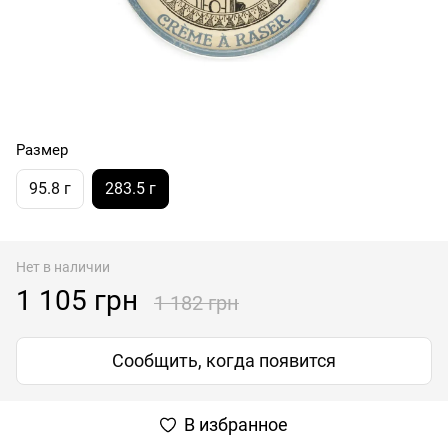
Размер
95.8 г
283.5 г
Нет в наличии
1 105 грн
1 182 грн
Сообщить, когда появится
В избранное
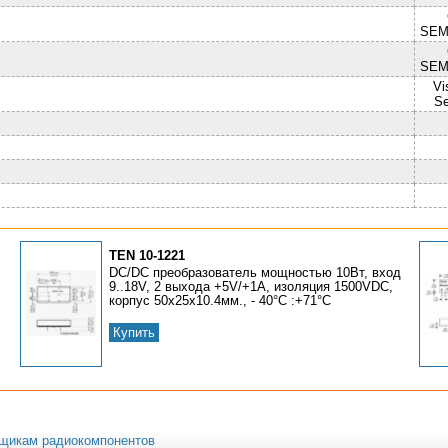
SEM
SEM
Vi
Se
TEN 10-1221
DC/DC преобразователь мощностью 10Вт, вход
9..18V, 2 выхода +5V/+1A, изоляция 1500VDC,
корпус 50х25х10.4мм., - 40°C :+71°C
Купить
##############################
◆ WORK REQUIRED: Copy the listing verbatim, omitting images.

◆ RESULT BELOW:
Размер
95.8 г
283.5 г
Нет в наличии
1 105 грн
1 182 грн
Сообщить, когда появится
В избранное
SEM
SEM
Vi
Se
TEN 10-1221
DC/DC преобразователь мощностью 10Вт, вход
9..18V, 2 выхода +5V/+1A, изоляция 1500VDC,
корпус 50х25х10.4мм., - 40°C :+71°C
Купить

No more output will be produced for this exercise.